Ahhhhhhh, good times!
That's one heck of a story you've got there. It's like something you'd see in a stupid comedy movie, one of those ones about two people that hate each others' guts and fall in love or something.
It's also an object lesson for anyone that's actually in any way in charge of people. When you've got two good employees that don't get along, don't try to force them together, or you might end up having to replace one, the other, or both when the fur starts to fly. Since good employees are hard to come by, just let them be and partner them up with anybody else.
..was the stapler red????
Oh my. If this had happened to me, I'd have promptly fainted and there would be no choice of how the disconnect would've been effected!
Thanks for recollecting this humbling human reality.
I think it would be quite interesting to relate Pell Grant tales, not that 'we' ever had a chance to dictate our work assignments. I was a grateful recipient of Work-Study assistance, though decades ago (fair warning!) when a pharmacy student. Nowadays, pharmacy students graduate from school with hundreds of thousands of dollars of debt because, I understand, they're involved in a degree program that disallows Federal work-study funding. After years of hotdogs, anonymously donated pharmacy school Christmas food baskets, WIC cheese, balancing 2-3 minimum wage jobs, no health insurance (constant worry with small children), and qualified school funding programs, after one-year residency, my family was not in debt, and able to start saving right away for the next college-bound generation.
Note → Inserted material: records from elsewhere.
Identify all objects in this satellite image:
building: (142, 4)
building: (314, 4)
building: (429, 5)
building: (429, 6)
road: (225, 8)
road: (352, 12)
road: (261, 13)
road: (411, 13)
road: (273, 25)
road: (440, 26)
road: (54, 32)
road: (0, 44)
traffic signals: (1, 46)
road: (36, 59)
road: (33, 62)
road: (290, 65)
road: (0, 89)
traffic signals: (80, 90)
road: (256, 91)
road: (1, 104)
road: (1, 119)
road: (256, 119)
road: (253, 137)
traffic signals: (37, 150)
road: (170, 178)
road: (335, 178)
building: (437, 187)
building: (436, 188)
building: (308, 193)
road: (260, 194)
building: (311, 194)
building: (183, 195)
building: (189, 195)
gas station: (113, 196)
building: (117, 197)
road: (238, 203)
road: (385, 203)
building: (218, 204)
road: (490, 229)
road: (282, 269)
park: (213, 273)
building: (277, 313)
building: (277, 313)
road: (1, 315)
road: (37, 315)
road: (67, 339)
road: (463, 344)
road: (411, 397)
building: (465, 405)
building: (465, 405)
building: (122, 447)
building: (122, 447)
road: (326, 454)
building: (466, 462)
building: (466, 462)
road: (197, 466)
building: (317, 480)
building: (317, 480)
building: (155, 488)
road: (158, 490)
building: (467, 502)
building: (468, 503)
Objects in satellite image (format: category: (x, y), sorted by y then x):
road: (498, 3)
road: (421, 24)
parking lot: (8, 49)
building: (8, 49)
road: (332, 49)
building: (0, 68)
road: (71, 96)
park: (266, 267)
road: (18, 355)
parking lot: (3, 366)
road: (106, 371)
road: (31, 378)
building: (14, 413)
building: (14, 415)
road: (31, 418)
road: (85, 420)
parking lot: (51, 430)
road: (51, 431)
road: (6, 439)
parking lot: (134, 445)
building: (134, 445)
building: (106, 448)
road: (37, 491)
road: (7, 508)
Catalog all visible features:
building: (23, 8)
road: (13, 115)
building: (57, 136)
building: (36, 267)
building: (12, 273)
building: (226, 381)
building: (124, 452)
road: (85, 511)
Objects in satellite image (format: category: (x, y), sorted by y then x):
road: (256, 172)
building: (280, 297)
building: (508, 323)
At a time when the entire college of pharmacy had slept with Goodman & Gilman (pharmacology), Remington (pharmaceutical science), and Bergey (bacteriolgy), and signs were plastered everywhere around labs NOT to mouth-pipette samples, one of my contributions would be a story of 'draining', measuring, analyzing output of rodent cages of little critters injected with chemo-toxins, without benefit or thought of the use of gloves or other personal protective equipment.
This was at a time before Time's iconic front cover story on emergence of AIDS.
As for interpersonal working conditions, many pharmacy student assignments were in situations of working alone e.g. washing lab equipment, setting up labs, running sampling trials, etc.
One mortifying incident involved providing a HPLC lab sample that had been highly filtered for my supervisor (who'd previously mentioned my scrupulously good lab technique), which had been contaminated with an eyelash.
I'm sure unbeknownst to Pell there are many other unintended, many, many 'adventures in learning'.
It didn't occur to either of you to create a production line with one of you in charge of the stapler and the other compiling? College you say?